The Oxidative DNA Lesion 8,5′-(S)-Cyclo-2′-deoxyadenosine Is Repaired by the Nucleotide Excision Repair Pathway and Blocks Gene Expression in Mammalian Cells

• Published in: The Journal of biological chemistry Vol. 275; no. 29; pp. 22355 - 22362
• Main Authors: Brooks, Philip J., Wise, Dean S., Berry, David A., Kosmoski, Joseph V., Smerdon, Michael J., Somers, Robert L., Mackie, Hugh, Spoonde, Alexander Y., Ackerman, Eric J., Coleman, Katherine, Tarone, Robert E., Robbins, Jay H.
• Format: Journal Article
• Language: English
• Published: United States Elsevier Inc 21.07.2000
• Subjects: 8,5'-(S)-cyclo-2'-deoxyadenosine; Adult; Animals; base excision repair; CHO Cells; Cricetinae; cyclobutane thymine dimers; Deoxyadenosines; DNA Damage; DNA Repair - genetics; Gene Expression Regulation; Humans; nucleotide excision repair; Oxidative Stress; Rats; Xeroderma Pigmentosum
• ISSN: 0021-9258; 1083-351X
• DOI: 10.1074/jbc.M002259200

Xeroderma pigmentosum (XP) patients with inherited defects in nucleotide excision repair (NER) are unable to excise from their DNA bulky photoproducts induced by UV radiation and therefore develop accelerated actinic damage, including cancer, on sun-exposed tissue.
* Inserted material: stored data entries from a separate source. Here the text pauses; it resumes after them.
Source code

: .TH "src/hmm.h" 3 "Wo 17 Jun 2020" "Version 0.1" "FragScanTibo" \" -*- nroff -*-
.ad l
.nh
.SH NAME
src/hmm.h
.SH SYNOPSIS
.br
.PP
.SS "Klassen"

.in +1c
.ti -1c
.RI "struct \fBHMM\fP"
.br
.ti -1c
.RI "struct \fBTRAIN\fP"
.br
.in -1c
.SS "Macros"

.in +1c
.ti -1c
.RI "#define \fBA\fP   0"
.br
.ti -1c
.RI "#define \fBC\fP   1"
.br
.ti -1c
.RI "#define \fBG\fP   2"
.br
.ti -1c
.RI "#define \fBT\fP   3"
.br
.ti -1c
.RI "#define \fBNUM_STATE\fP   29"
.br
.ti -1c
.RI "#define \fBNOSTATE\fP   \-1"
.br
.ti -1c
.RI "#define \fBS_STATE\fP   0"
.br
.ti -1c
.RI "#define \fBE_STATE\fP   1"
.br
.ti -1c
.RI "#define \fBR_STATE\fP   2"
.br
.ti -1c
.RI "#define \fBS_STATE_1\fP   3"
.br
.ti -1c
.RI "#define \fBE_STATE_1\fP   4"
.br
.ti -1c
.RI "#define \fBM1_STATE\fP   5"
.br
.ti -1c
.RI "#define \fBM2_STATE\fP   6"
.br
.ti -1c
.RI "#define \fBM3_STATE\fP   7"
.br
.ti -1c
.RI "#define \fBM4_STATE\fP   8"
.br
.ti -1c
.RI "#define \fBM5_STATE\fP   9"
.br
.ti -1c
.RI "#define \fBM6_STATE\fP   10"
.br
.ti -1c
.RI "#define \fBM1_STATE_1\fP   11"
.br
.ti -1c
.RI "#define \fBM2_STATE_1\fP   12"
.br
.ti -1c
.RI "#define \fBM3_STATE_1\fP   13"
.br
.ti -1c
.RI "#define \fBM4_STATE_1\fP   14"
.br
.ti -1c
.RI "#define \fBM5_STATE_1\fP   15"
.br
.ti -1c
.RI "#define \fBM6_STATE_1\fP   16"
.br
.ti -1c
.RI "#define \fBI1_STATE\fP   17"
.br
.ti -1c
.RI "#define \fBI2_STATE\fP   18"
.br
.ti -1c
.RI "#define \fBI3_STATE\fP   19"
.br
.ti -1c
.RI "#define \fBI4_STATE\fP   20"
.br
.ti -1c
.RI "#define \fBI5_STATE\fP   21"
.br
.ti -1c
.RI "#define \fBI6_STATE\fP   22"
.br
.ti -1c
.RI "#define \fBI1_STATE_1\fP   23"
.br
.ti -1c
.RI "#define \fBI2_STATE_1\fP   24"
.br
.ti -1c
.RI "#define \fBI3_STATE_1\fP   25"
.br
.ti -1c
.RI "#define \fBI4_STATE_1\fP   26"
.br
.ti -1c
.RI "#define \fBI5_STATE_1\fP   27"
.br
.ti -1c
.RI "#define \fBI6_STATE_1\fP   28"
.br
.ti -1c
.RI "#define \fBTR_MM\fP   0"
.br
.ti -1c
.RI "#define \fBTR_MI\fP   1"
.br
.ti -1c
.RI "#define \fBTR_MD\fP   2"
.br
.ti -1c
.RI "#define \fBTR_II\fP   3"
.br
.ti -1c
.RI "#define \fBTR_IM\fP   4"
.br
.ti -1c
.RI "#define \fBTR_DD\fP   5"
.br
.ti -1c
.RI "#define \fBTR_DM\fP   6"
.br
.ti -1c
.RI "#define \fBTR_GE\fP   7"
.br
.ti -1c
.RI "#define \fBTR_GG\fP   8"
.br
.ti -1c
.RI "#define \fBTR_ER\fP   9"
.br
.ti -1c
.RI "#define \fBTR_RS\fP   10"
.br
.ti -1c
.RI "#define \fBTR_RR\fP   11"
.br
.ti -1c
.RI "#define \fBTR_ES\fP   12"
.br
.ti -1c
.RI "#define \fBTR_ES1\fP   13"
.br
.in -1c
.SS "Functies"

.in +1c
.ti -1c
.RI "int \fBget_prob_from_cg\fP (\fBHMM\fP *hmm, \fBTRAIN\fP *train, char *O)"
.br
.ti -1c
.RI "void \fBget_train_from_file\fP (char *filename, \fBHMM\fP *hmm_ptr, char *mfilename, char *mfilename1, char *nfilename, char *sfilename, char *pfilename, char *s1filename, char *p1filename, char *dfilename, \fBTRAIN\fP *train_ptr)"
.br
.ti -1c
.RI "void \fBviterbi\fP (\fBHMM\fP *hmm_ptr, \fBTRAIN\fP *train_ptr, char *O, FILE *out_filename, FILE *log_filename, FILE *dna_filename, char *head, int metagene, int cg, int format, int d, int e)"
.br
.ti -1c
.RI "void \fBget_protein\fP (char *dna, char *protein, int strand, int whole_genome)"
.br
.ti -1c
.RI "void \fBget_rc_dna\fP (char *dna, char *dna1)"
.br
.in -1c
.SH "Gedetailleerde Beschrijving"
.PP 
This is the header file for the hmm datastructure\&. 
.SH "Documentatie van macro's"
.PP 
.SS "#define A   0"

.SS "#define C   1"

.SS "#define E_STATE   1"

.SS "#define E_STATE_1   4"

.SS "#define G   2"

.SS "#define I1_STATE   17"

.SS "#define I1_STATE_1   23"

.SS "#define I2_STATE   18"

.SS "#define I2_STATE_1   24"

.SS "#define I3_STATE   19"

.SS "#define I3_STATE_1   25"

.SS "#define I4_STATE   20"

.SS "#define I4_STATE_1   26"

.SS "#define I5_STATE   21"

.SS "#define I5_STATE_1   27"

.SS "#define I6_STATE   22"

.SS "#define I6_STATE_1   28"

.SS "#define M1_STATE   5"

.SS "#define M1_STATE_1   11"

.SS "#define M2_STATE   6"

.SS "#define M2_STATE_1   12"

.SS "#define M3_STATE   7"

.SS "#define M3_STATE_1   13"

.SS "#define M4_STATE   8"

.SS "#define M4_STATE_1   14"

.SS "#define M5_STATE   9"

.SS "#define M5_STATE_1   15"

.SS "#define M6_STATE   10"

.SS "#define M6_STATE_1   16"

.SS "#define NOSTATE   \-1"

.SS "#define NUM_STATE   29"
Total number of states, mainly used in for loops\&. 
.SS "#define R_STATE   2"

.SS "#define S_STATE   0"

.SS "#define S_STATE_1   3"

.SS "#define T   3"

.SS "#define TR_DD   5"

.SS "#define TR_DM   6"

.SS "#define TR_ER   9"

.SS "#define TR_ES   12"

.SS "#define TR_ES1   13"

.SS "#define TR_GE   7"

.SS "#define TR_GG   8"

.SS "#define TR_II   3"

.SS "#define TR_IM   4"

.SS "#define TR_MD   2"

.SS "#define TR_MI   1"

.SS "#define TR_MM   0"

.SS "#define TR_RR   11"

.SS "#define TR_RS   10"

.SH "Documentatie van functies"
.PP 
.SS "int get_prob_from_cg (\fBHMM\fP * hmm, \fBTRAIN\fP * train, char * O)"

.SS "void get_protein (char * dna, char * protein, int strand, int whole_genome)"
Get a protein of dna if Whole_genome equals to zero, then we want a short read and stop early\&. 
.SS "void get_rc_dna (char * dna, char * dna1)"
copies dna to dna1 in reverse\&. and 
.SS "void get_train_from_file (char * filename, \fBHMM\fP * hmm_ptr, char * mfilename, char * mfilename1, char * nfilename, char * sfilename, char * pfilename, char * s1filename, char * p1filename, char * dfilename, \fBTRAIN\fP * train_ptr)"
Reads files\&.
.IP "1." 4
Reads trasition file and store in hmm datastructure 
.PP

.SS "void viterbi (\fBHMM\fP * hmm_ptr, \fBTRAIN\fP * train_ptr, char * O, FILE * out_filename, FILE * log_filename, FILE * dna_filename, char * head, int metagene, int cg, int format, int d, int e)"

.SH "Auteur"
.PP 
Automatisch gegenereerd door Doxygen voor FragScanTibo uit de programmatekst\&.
Some XP patients also develop a characteristic neurodegeneration believed to result from their inability to repair neuronal DNA damaged by endogenous metabolites since the harmful UV radiation in sunlight does not reach neurons. Free radicals, which are abundant in neurons, induce DNA lesions that, if unrepaired, might cause the XP neurodegeneration. Searching for such a lesion, we developed a synthesis for 8,5′-(S)-cyclo-2′-deoxyadenosine (cyclo-dA), a free radical-induced bulky lesion, and incorporated it into DNA to test its repair in mammalian cell extracts and living cells. Using extracts of normal and mutant Chinese hamster ovary (CHO) cells to test for NER and adult rat brain extracts to test for base excision repair, we found that cyclo-dA is repaired by NER and not by base excision repair. We measured host cell reactivation, which reflects a cell's capacity for NER, by transfecting CHO and XP cells with DNA constructs containing a single cyclo-dA or a cyclobutane thymine dimer at a specific site on the transcribed strand of a luciferase reporter gene. We found that, like the cyclobutane thymine dimer, cyclo-dA is a strong block to gene expression in CHO and human cells. Cyclo-dA was repaired extremely poorly in NER-deficient CHO cells and in cells from patients in XP complementation group A with neurodegeneration. Based on these findings, we propose that cyclo-dA is a candidate for an endogenous DNA lesion that might contribute to neurodegeneration in XP.